A recap: The U.S. Sentencing Commission recently decided to (slightly) reduce the over-inflated prison sentences for crack-cocaine crimes, which are punished far more harshly than equivalent powder-cocaine crimes—a nonsensical disparity that's accomplished little save for prison bloat. Then, yesterday, the commission voted unanimously to apply those guidelines retroactively, affecting some 20,000 current inmates. It's a modest chink in the incarceration state, but hey, it's something.
Now, Barack Obama had favored making the reduced sentences retroactive—after all, if crack penalties were absurdly high, then they were absurdly high for people already convicted. But Hillary Clinton, quaking at the thought of Rudy Giuliani saying mean things about her, opposed retroactivity. And now her campaign is attacking Obama on his stance, although Marc Ambinder serves up some sweet, sweet caveats:
Campaign aides have said that Obama's support for retroactivity in drug sentences would kill him with tough-on-crime white independents.
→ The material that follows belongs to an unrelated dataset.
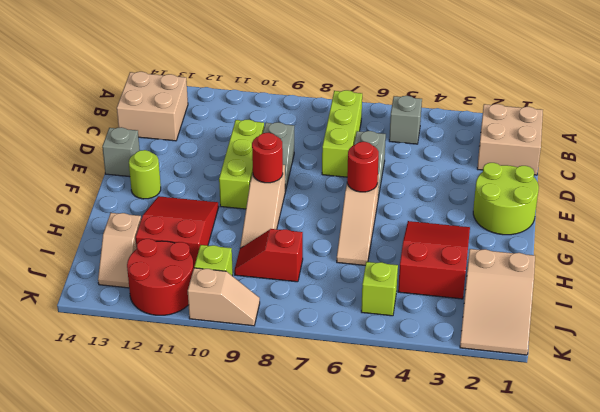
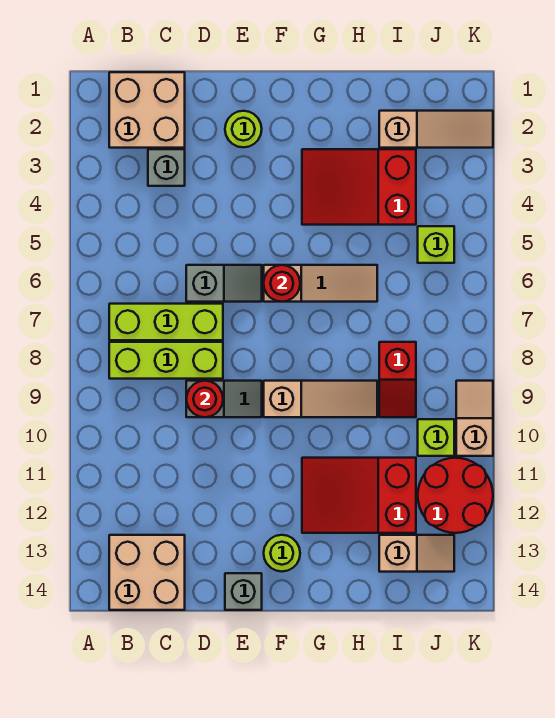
grey brick B5 level 1 -> grey brick C3 level 1
lime brick D10:F10 level 1 -> lime brick B8:D8 level 1
lime round brick E1:F2 level 1 -> lime round brick E2 level 1
red round brick F9 level 2 -> red round brick D9 level 2
tan slope I1:K2 level 1 top I -> tan slope I2:K2 level 1 top I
But the Supreme Court, in a 7 to 2 decision yesterday that included Antonin Scalia, endorsed the view that judges could ignore sentencing guidelines when handing down prison terms for distributing crack versus powder cocaine, and a Bush administration panel today voted seven to nothing to impose retroactivity.
Sounds like an inspiring campaign theme: Hillary Clinton—to the right of Antonin Scalia on a drug war that's cost $500 billion with little to show for it.